Trier/Neunkirchen: Ortsgemeinde unterliegt im Bahnschwellenprozess

Das Verwaltungsgericht Trier hat eine Untätigkeitsklage der Ortsgemeinde Neunkirchen gegen die Verbandsgemeinde Thalfang als unzulässig abgelehnt. In dem Streit ging es darum, dass die VG dafür sorgen sollte, dass Bahnschwellen von einem Privatgrundstück entfernt werden.

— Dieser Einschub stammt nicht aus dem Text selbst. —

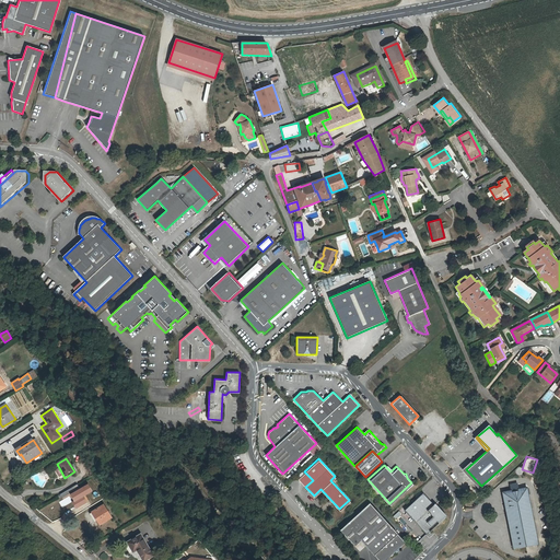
[(313,480),(304,471),(298,478),(305,487),(313,480)]
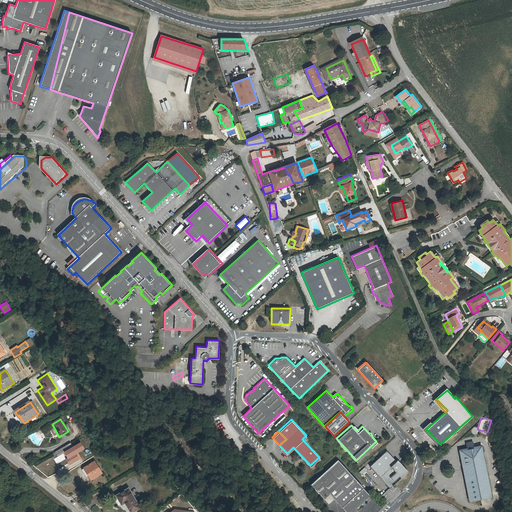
[(80,443),(73,447),(70,444),(56,452),(58,456),(64,452),(68,459),(67,459),(70,464),(79,459),(76,454),(84,449),(80,443)]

Die gegen die Verbandsgemeinde Thalfang erhobene Untätigkeitsklage der Ortsgemeinde Neunkirchen ist unzulässig. Dies hat die fünfte Kammer des Verwaltungsgerichts Trier entschieden. Mit der Klage hatte die Ortsgemeinde gegenüber der Verbandsgemeinde erwirken wollen, dass die auf einem Privatgrundstück zur Sicherung der Böschung und zur Einzäunung eines Reitplatzes eingebauten mit Teeröl imprägnierten 28 Bahnschwellen entfernt werden. Die Klage wurde aus zwei Gründen abgewiesen: Zunächst hatte es die Ortsgemeinde versäumt, vor der Klage ein Widerspruchsverfahren anzustrengen, argumentierten die Richter. Darüber hinaus fehle es der Ortsgemeinde auch an der erforderlichen Klagebefugnis: Ein Kläger muss, so die Begründung der Richter, geltend machen können, in seinen eigenen Rechten verletzt zu sein. Das sei nicht der Fall gewesen.